Take the data below and copy exactly the lines starting at the one with "4. pynput.mouse (from PyPI)" and finishing at the one with "Gestures and its", both included.

• _Dataset records_:
◇ ◇ ◇ ◇

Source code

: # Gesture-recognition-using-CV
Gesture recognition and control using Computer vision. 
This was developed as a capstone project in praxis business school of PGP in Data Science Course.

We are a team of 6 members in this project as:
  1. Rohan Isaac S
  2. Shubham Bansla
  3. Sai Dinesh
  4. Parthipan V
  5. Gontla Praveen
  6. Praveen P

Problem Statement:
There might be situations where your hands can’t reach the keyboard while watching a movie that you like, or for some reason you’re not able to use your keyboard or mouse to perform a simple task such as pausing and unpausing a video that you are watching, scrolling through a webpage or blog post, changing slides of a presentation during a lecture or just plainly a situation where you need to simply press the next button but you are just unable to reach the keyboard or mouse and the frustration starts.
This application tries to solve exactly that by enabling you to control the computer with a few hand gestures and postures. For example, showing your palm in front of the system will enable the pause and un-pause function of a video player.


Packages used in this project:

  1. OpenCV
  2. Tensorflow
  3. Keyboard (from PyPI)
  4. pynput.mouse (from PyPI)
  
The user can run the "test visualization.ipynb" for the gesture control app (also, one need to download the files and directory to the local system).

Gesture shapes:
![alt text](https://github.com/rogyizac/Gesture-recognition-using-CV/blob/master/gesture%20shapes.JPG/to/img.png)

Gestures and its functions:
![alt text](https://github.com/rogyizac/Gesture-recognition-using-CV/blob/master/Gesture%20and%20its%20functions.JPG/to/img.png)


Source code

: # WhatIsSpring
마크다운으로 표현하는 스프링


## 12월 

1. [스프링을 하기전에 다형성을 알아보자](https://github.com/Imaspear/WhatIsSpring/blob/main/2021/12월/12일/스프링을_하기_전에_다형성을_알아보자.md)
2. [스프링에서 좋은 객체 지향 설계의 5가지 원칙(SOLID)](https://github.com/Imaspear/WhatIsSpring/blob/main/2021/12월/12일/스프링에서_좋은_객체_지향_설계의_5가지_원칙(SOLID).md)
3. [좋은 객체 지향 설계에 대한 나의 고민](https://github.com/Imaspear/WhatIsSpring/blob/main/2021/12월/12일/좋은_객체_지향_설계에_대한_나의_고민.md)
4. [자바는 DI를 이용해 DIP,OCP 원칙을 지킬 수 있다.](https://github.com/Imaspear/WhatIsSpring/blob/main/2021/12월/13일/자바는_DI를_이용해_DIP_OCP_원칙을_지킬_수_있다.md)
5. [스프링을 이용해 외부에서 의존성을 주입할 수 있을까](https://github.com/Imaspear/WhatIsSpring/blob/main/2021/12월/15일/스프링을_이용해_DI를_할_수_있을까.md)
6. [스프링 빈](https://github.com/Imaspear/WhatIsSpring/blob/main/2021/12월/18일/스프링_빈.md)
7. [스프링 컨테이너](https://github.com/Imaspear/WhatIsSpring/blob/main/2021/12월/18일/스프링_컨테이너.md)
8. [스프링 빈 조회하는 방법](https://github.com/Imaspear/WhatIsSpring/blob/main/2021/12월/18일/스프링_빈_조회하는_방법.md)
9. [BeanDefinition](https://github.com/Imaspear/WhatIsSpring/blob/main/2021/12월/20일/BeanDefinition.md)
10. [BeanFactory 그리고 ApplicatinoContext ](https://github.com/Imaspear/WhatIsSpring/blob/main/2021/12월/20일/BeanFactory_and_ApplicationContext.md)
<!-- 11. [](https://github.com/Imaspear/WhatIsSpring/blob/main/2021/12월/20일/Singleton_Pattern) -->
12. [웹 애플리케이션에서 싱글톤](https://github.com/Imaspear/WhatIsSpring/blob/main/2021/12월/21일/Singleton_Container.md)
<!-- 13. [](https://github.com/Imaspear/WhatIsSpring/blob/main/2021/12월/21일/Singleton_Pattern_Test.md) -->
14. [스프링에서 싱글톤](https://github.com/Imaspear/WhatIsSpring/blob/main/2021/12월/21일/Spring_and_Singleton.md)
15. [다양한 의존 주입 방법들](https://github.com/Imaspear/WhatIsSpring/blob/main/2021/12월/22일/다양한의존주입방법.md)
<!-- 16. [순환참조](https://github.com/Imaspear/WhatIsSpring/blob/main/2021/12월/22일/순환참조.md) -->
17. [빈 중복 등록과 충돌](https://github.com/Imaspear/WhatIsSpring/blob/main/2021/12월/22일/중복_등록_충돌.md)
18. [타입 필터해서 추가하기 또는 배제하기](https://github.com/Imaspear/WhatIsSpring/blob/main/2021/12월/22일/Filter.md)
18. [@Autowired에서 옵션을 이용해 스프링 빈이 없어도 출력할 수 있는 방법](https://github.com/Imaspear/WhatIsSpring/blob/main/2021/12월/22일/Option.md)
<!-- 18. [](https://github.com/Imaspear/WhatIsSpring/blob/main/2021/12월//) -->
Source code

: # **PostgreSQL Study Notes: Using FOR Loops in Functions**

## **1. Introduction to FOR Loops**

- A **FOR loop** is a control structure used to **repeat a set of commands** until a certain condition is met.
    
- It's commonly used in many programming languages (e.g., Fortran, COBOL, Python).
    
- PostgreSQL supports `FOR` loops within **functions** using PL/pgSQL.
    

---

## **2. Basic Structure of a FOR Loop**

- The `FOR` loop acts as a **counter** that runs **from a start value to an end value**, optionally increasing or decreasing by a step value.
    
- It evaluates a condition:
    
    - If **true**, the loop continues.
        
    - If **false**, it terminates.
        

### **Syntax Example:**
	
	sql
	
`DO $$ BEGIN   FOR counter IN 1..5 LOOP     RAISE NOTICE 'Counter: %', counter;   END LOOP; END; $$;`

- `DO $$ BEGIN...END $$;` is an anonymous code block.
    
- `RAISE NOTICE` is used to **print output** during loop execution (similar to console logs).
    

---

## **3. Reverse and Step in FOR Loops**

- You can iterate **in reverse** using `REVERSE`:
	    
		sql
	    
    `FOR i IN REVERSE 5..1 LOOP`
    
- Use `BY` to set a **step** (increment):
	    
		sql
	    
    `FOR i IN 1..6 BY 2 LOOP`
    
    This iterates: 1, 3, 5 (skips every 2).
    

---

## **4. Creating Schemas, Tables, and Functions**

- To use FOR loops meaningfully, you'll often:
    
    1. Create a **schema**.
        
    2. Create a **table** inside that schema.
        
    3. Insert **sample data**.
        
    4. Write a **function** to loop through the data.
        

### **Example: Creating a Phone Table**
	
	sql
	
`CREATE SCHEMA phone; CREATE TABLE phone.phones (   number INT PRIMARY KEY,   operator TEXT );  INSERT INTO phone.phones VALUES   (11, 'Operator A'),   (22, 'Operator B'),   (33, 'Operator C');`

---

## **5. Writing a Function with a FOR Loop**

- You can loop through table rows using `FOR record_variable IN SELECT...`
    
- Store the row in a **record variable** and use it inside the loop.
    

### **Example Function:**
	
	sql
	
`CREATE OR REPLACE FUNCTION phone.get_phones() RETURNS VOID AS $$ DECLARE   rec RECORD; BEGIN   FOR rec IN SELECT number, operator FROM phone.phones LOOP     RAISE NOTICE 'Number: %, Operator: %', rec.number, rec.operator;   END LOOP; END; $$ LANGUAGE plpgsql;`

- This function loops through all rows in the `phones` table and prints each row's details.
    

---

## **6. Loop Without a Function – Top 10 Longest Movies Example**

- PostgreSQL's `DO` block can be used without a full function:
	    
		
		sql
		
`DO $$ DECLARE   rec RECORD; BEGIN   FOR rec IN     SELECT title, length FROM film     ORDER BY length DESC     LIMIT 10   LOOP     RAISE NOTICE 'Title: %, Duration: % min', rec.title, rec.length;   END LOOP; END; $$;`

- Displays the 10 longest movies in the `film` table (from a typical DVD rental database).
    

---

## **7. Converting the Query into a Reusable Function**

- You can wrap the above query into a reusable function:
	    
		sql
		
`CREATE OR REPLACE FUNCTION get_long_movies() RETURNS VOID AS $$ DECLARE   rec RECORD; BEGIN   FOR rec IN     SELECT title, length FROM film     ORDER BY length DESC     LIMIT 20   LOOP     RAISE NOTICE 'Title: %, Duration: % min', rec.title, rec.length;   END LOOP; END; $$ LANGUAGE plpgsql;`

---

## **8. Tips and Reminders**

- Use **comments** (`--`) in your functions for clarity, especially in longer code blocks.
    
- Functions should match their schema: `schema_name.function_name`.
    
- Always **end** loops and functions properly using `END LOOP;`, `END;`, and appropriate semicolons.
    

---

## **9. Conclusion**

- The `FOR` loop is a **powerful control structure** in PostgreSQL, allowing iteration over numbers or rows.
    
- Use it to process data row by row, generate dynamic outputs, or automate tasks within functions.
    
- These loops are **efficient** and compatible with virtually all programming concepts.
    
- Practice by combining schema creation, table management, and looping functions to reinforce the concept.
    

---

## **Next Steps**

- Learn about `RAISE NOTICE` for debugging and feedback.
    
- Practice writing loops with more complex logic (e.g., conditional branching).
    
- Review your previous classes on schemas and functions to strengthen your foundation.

◇ ◇ ◇ ◇

• _Exercise solution_:
  4. pynput.mouse (from PyPI)
  
The user can run the "test visualization.ipynb" for the gesture control app (also, one need to download the files and directory to the local system).

Gesture shapes:
![alt text](https://github.com/rogyizac/Gesture-recognition-using-CV/blob/master/gesture%20shapes.JPG/to/img.png)

Gestures and its functions:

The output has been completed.